Copy every line of the records below that holds the word "rounded".

******************************

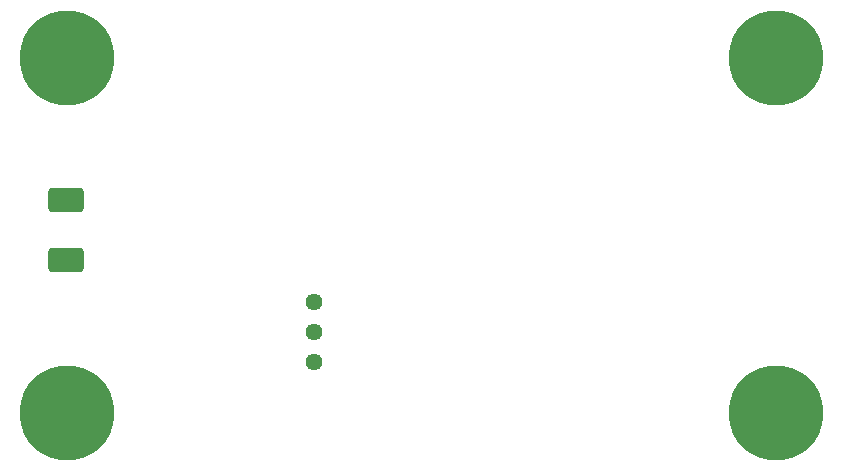
<source format=gbr>
%TF.GenerationSoftware,KiCad,Pcbnew,8.0.5*%
%TF.CreationDate,2024-10-21T04:05:45+03:00*%
%TF.ProjectId,DC36_DC5,44433336-5f44-4433-952e-6b696361645f,rev?*%
%TF.SameCoordinates,Original*%
%TF.FileFunction,Soldermask,Bot*%
%TF.FilePolarity,Negative*%
%FSLAX46Y46*%
G04 Gerber Fmt 4.6, Leading zero omitted, Abs format (unit mm)*
G04 Created by KiCad (PCBNEW 8.0.5) date 2024-10-21 04:05:45*
%MOMM*%
%LPD*%
G01*
G04 APERTURE LIST*
G04 Aperture macros list*
%AMRoundRect*
0 Rectangle with rounded corners*
0 $1 Rounding radius*
0 $2 $3 $4 $5 $6 $7 $8 $9 X,Y pos of 4 corners*
0 Add a 4 corners polygon primitive as box body*
4,1,4,$2,$3,$4,$5,$6,$7,$8,$9,$2,$3,0*
0 Add four circle primitives for the rounded corners*
1,1,$1+$1,$2,$3*
1,1,$1+$1,$4,$5*
1,1,$1+$1,$6,$7*
1,1,$1+$1,$8,$9*
0 Add four rect primitives between the rounded corners*
20,1,$1+$1,$2,$3,$4,$5,0*
20,1,$1+$1,$4,$5,$6,$7,0*
20,1,$1+$1,$6,$7,$8,$9,0*
20,1,$1+$1,$8,$9,$2,$3,0*%
G04 Aperture macros list end*
%ADD10C,0.800000*%
%ADD11C,8.000000*%
%ADD12RoundRect,0.250000X-1.250000X0.755000X-1.250000X-0.755000X1.250000X-0.755000X1.250000X0.755000X0*%
%ADD13C,1.440000*%
G04 APERTURE END LIST*
D10*
%TO.C,H1*%
X90498000Y-80954000D03*
X91310779Y-78991779D03*
X91310779Y-82916221D03*
X93273000Y-78179000D03*
D11*
X93273000Y-80954000D03*
D10*
X93273000Y-83729000D03*
X95235221Y-78991779D03*
X95235221Y-82916221D03*
X96048000Y-80954000D03*
%TD*%
D12*
%TO.C,F1*%
X93173000Y-92954000D03*
X93173000Y-98054000D03*
%TD*%
D11*
%TO.C,H3*%
X153273000Y-80954000D03*
%TD*%
D10*
%TO.C,H2*%
X90498000Y-110954000D03*
X91310779Y-108991779D03*
X91310779Y-112916221D03*
X93273000Y-108179000D03*
D11*
X93273000Y-110954000D03*
D10*
X93273000Y-113729000D03*
X95235221Y-108991779D03*
X95235221Y-112916221D03*
X96048000Y-110954000D03*
%TD*%
D11*
%TO.C,H4*%
X153273000Y-110954000D03*
%TD*%
D13*
%TO.C,RV1*%
X114173000Y-106680000D03*
X114173000Y-104140000D03*
X114173000Y-101600000D03*
%TD*%
M02*

</source>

******************************

Answer to the problem:
0 Rectangle with rounded corners*
0 Add four circle primitives for the rounded corners*
0 Add four rect primitives between the rounded corners*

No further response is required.